The Lens Protocol Metadata Standards

The Lens Protocol Metadata Standards is a specification for describing Lens metadata objects. It is designed to be used by builders to describe the Lens publications and profiles created via their applications.

Self-describing standard

The Lens Protocol Metadata Standards is a self-describing metadata specification. This means that the metadata itself contains a reference to the schema that describes it. This enables the metadata to evolve over time without breaking existing applications.

The Lens Protocol Metadata Standards can be seen as a cohesive collection of different standards. There's standards for publications, mirrors, and profiles metadata.

The LIP-2 Metadata Standards for Lens sets the foundation for the first iteration of this new metadata standard approach. The idea is that the community can expand and evolve such specification to cover their needs.

Each standard in the collection can evolve independently and at different speed from the others.

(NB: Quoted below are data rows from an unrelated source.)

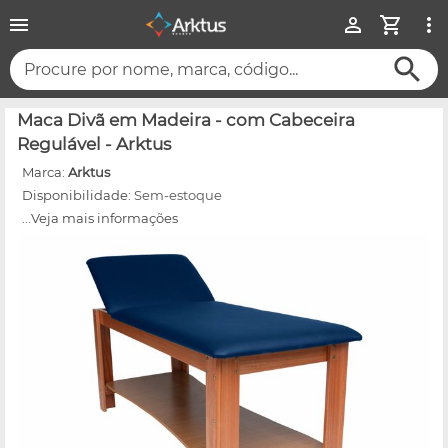
Procure por nome, marca, código...
Maca Divã em Madeira - com Cabeceira
Regulável - Arktus
Marca:
Arktus
Disponibilidade:
Sem-estoque
...Veja mais informações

New standard can be added as well to cover new scenarios.

The standard is encapsulated in a living specification Lens Protocol Metadata Standards repository.

The repository is home to:

  • JSON Schemas - to verify in a platform independent way the conformity of a given metadata JSON file.
  • Validation and parsing tools - to verify and process a metadata object
  • Builders and helpers - to support the process of creating compliant metadata objects

Getting started

The @lens-protocol/metadata package is the quickest way to get started using the new standard and tools.

To install the package run:

npm i zod @lens-protocol/metadata@latest
yarn add zod @lens-protocol/metadata@latest
pnpm add zod @lens-protocol/metadata@latest

The package contains:

  • Parsing tools
  • Builder helpers
  • JSON Schemas
  • TypeScript types in support of the above

If you use it in your client-side code, the maximum bundle size impact is ~11KB gzip (~20ms download time on average 4G). The library is fully tree-shakeable. The vast majority of integrators will use a subset of the given features, so the concrete impact on the final bundle size is even less.

The package has an optional peer dependency on zod. If all you need is the JSON Schemas you can safely omit zod.